TEXT SEGMENT
[PATCH v3 2/2] OMAP: IOMMU: add support to callback during fault handling

Wed Feb 23 16:30:14 EST 2011

On Wed, Feb 23, 2011 at 2:09 PM, Sakari Ailus
<sakari.ailus at maxwell.research.nokia.com> wrote:
> Guzman Lugo, Fernando wrote:
>> Hi,
>
> Hi Fernando,
>
>> In OMAP4 the cortex M3 is a double core processor and as each core is
>> running they own version of the RTOS we threat them independently. So
>> our driver which controls the remote processor sees two processor but
>> both use the same iommu hw. When a iommu fault happens, at this
>> moment, it is consider as a faltal error and it is no managed to
>> recover and continue, instead a restart of the processor is needed, if
>> the fault happens in core0 we need to reset core1 too and vice versa.
>> if the iommu would support several user callbacks, we can register the
>> callback which resets core0 and also the callback which resets core1
>> and treat them as totally independent processors. Also we have an
>> error event notifier driver, which is only in charge of notifying
>> error events to userspace, so we would have multiple callbacks we
>> could do this
>
> The original purpose of the patch, as far as I understand, is to allow
> getting useful information for debugging purposes should an iommu fault
> happen.
>
> Also, I'm not sure it's necessarily a good idea to just go and reset
> the M3 cores in case an iommu fault happens --- this is very probably a
> grave bug in the software running on those M3s. It should be fixed
> instead of just hiding it. There will be consequences to host side as
> well, won't there?

the code running in the M3 side is a RTOS, and it does not have
something like kernel and userspace as linux, so if some app crashes
it crash the whole system (like a crash in a driver) it can be
improved later. And the issues in the host side are taking into
account, host apps are notified about the issue and they release and
start the communication with the remote cores.

TASKS
(1) Extract the IOMMU fault-handling thread above in full, reproducing every line verbatim.
(2) In the rows below, copy the lines from the line with "What is the" to the line with "facing the viewer and", both included, and nothing else.

SUPPLIED DATA

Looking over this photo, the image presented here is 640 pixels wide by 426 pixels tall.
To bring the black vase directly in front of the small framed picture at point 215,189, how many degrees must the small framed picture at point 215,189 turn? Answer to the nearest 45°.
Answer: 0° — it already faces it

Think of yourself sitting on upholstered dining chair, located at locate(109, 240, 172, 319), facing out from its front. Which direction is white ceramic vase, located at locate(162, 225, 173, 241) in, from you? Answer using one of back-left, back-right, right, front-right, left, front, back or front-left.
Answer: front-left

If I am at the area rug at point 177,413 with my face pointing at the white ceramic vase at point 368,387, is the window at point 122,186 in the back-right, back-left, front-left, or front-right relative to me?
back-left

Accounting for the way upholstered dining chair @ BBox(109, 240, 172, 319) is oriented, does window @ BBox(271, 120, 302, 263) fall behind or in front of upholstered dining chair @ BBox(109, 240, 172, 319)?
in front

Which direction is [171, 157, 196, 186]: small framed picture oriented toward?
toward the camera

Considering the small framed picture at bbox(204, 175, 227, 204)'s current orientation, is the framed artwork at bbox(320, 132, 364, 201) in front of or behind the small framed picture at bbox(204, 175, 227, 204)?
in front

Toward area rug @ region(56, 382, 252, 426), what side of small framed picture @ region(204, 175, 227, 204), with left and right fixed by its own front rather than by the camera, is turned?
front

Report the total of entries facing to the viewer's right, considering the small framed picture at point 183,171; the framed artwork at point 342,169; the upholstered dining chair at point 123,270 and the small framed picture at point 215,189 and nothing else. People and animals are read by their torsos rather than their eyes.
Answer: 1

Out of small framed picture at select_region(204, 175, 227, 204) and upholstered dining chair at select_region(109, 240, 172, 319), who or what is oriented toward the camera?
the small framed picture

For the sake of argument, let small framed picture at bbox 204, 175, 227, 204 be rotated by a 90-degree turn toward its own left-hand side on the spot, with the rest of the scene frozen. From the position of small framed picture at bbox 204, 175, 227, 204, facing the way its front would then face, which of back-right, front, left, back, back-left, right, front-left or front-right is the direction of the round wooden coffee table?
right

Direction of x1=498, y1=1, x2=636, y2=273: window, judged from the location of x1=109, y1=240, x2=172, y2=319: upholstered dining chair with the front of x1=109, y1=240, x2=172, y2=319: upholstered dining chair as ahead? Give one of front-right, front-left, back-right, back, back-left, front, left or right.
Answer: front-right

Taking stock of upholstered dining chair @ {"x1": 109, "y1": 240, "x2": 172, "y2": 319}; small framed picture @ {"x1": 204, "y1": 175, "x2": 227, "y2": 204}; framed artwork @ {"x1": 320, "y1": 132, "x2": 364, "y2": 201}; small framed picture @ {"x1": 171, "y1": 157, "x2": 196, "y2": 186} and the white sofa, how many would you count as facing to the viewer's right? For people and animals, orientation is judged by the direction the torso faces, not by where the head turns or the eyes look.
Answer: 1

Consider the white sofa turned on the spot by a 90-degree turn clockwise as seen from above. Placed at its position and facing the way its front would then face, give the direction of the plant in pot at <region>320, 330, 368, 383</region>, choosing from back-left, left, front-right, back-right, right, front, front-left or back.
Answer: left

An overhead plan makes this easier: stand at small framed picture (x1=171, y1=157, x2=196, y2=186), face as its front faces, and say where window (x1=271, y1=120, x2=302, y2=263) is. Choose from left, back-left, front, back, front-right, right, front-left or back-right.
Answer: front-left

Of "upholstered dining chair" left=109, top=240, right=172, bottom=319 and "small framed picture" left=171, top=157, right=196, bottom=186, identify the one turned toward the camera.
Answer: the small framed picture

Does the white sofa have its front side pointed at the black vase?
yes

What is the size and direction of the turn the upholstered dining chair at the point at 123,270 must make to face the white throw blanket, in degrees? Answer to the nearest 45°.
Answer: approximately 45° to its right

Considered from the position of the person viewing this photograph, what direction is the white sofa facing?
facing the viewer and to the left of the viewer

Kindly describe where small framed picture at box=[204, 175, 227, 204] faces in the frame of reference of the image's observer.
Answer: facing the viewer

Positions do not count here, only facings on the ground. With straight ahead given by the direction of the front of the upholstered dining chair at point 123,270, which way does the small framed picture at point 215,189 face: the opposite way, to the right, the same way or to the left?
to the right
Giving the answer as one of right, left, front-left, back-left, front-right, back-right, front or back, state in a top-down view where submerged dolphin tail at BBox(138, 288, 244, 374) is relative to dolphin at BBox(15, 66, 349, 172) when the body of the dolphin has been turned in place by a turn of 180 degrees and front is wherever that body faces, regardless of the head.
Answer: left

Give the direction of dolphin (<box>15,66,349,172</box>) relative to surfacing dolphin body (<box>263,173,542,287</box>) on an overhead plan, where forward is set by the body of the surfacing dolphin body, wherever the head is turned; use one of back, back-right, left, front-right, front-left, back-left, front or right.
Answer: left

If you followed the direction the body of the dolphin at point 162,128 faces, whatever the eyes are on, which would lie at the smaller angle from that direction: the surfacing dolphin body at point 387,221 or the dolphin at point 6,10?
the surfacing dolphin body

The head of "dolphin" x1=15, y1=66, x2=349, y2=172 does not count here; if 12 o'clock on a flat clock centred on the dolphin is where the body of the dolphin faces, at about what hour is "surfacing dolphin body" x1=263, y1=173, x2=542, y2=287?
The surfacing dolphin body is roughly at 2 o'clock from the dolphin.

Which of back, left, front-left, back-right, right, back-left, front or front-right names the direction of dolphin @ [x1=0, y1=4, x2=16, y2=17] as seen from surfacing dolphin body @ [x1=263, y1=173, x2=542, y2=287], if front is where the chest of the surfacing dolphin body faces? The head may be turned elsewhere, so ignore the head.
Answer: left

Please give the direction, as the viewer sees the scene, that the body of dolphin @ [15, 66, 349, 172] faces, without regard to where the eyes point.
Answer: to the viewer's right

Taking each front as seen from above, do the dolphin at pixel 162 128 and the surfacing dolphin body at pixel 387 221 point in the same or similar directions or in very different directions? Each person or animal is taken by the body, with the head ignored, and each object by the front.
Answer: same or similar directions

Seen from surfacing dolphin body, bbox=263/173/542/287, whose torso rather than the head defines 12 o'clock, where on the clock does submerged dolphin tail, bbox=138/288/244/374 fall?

SET OF ANSWERS
(1)
[PATCH v3 2/2] OMAP: IOMMU: add support to callback during fault handling

Wed Feb 23 16:30:14 EST 2011

On Wed, Feb 23, 2011 at 2:09 PM, Sakari Ailus
<sakari.ailus at maxwell.research.nokia.com> wrote:
> Guzman Lugo, Fernando wrote:
>> Hi,
>
> Hi Fernando,
>
>> In OMAP4 the cortex M3 is a double core processor and as each core is
>> running they own version of the RTOS we threat them independently. So
>> our driver which controls the remote processor sees two processor but
>> both use the same iommu hw. When a iommu fault happens, at this
>> moment, it is consider as a faltal error and it is no managed to
>> recover and continue, instead a restart of the processor is needed, if
>> the fault happens in core0 we need to reset core1 too and vice versa.
>> if the iommu would support several user callbacks, we can register the
>> callback which resets core0 and also the callback which resets core1
>> and treat them as totally independent processors. Also we have an
>> error event notifier driver, which is only in charge of notifying
>> error events to userspace, so we would have multiple callbacks we
>> could do this
>
> The original purpose of the patch, as far as I understand, is to allow
> getting useful information for debugging purposes should an iommu fault
> happen.
>
> Also, I'm not sure it's necessarily a good idea to just go and reset
> the M3 cores in case an iommu fault happens --- this is very probably a
> grave bug in the software running on those M3s. It should be fixed
> instead of just hiding it. There will be consequences to host side as
> well, won't there?

the code running in the M3 side is a RTOS, and it does not have
something like kernel and userspace as linux, so if some app crashes
it crash the whole system (like a crash in a driver) it can be
improved later. And the issues in the host side are taking into
account, host apps are notified about the issue and they release and
start the communication with the remote cores.

(2)
What is the size and direction of the turn the upholstered dining chair at the point at 123,270 must make to face the white throw blanket, in degrees? Answer to the nearest 45°.
Answer: approximately 45° to its right

Considered from the position of the person viewing this photograph, what direction is the white sofa facing?
facing the viewer and to the left of the viewer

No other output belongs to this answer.